There will be some new Greek letters on campus in the coming years as a chapter of the Gamma Phi Beta sorority returns next fall and the University considers adding two additional sororities.
Due to a record number of students during registration for recruitment and with the quota limiting 62 recruits per pledge class this year, a committee made up of representatives from each campus sorority decided to extend the sorority community and invite three more organizations to join.
In addition to Gamma Phi Beta, chapters of Alpha Omicron Pi and Kappa Delta may find their way to campus in the next four years.

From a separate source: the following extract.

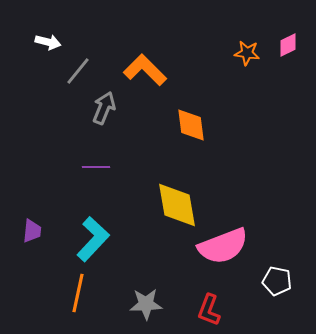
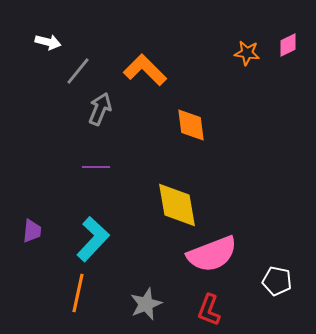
gray arrow: moved 4 px left, 1 px down
pink semicircle: moved 11 px left, 8 px down
gray star: rotated 20 degrees counterclockwise
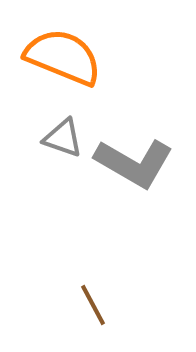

The process of looking for new sororities began in Winter 2012. The committee accepted packets of information from national sorority organizations that were interested in joining the University community and narrowed the applicants.
While Alpha Omicron Pi and Kappa Delta have been invited to join campus, whether or not they will join depends on if the Greek community feels it’s ready for new additions when the time comes for the chapters to join.
The committee wants to ensure the growing number of new members experience the same tight-knit community previous generations shared without being overcrowded, said LSA senior Emily Goor, the president of the Pan-Hellenic Council.
Although Gamma Phi Beta is joining next year, the sorority has a long history with the University, going back to 1882, when it was brought to campus. One of its founders, Frances E. Haven, was the daughter of a University professor and six of their national presidents were members of the University’s chapter. Upon hearing of the chapter openings, Goor said the sorority seemed really excited to jump on board.
While the addition of Gamma Phi Beta has been met with excitement, it has caused a logistical problem for the University’s chapter of the Delta Phi Epsilon sorority.
DPhiE has been renting Gamma Phi Beta’s former house for three years from the national sorority. With its return next year, DPhiE needs to find a house by the end of their current lease in 2015.
The sorority has already begun its search and has a few leads; they also may bring in the help of a realtor. DPhiE is looking for a home near their current location and sees this move as an opportunity to grow and further expand the sorority.
This is not DPhiE’s first move. Before they moved into Gamma Phi Beta’s house, they rented out the University chapter of the Zeta Tau Alpha sorority house, until ZTA returned to campus.
During this first transition, the sorority had one of its largest recruitment years. The organization has continuously grown and the quota has gradually risen to accommodate the popular demand for Greek life, according to Tiffany Neal, the assistant executive director of DPhiE housing.
Neal added that moving could actually be beneficial to welcoming new members.
“DPhiE is now the largest it has ever been in the history of being on campus at the University of Michigan,” Neal said. “So, we just see this as an opportunity.”